Marsolo’s team is also working on integrating natural-language processing into their i2b2 pipeline using the open-source software cTAKES (clinical Text Analysis and Knowledge Extraction System). Much of the relevant data in electronic medical records is locked away in narrative notes. But open-source text-mining tools such as cTAKES can extract critical information from free text.
And Cincinnati investigators are already using the system to make novel discoveries. In a December 2013 paper in the Journal of Pediatric Gastroenterology and Nutrition, Marsolo and colleagues showed, for the first time, that two rare childhood diseases—eosinophilic gastrointestinal disorders (EGID) and pediatric PTEN hamartoma tumor syndromes (PHTS)—are strongly associated. By querying their i2b2 data warehouse and a local eosinophilic database, they were able to search through more than one million patients to find eight with confirmed PHTS, five of whom also had EGID.
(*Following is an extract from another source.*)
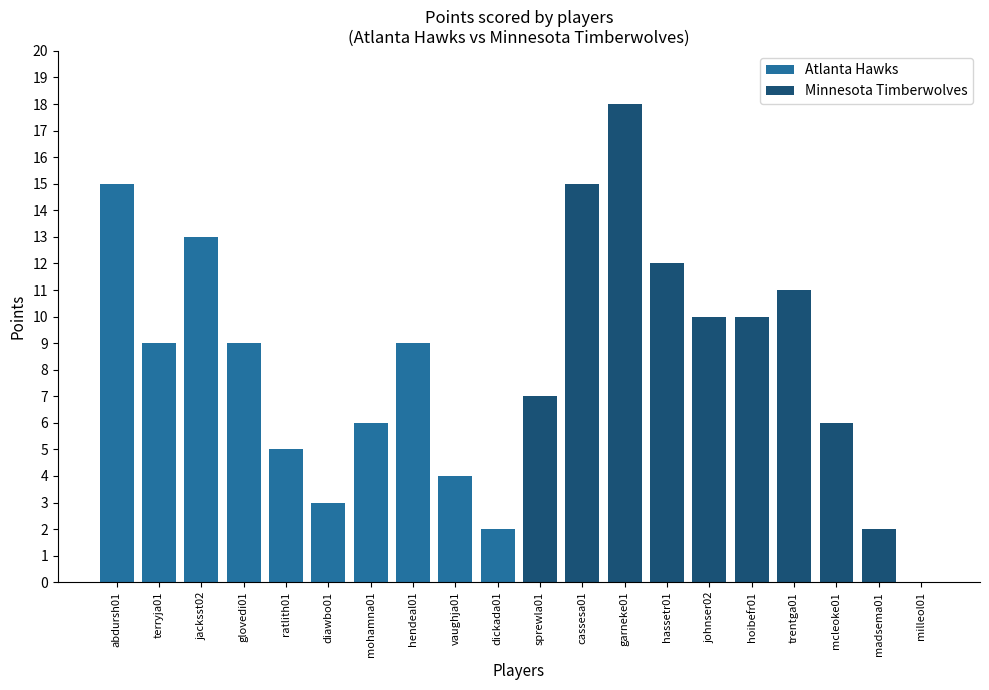

List the series in order of their overall mean, highest first.

Minnesota Timberwolves, Atlanta Hawks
Marsolo’s team has also focused on creating multi-center disease registries using i2b2’s data sharing software SHRINE (Shared Health Research Information Network). Chronic childhood diseases are often hard to study due to the small number of patients at any single institution. But SHRINE allows institutions to share data while protecting patient privacy. Marsolo’s team helped create the 60-site CARRAnet (Childhood Arthritis and Rheumatological Research Alliance); with more than 5,000 patients, this registry is the largest available for pediatric patients with rheumatic disease.
Cincinnati Children’s is also one of two children’s hospitals involved in the eMERGE (electronic Medical Records and Genomics) network, which links electronic medical record data with genetic samples (and also uses i2b2). Using data from this network, Marsolo and colleagues performed a genome-wide association study looking for genetic variants associated with obesity in children. Their results confirmed previous results from adult studies and also identified novel variants in kids. The results were published in Frontiers in Genetics in December 2013.
The future of i2b2 may depend on how electronic medical record companies evolve their tools going forward, Marsolo says. For example, EPIC, a medical software company, has recently come out with a tool for identifying cohorts of non-anonymized patients. Even if a de-identified version of that tool “might change the value proposition and primary use case for i2b2,” Marsolo says, i2b2 will likely endure because it is customizable and fosters data sharing across multiple institutions.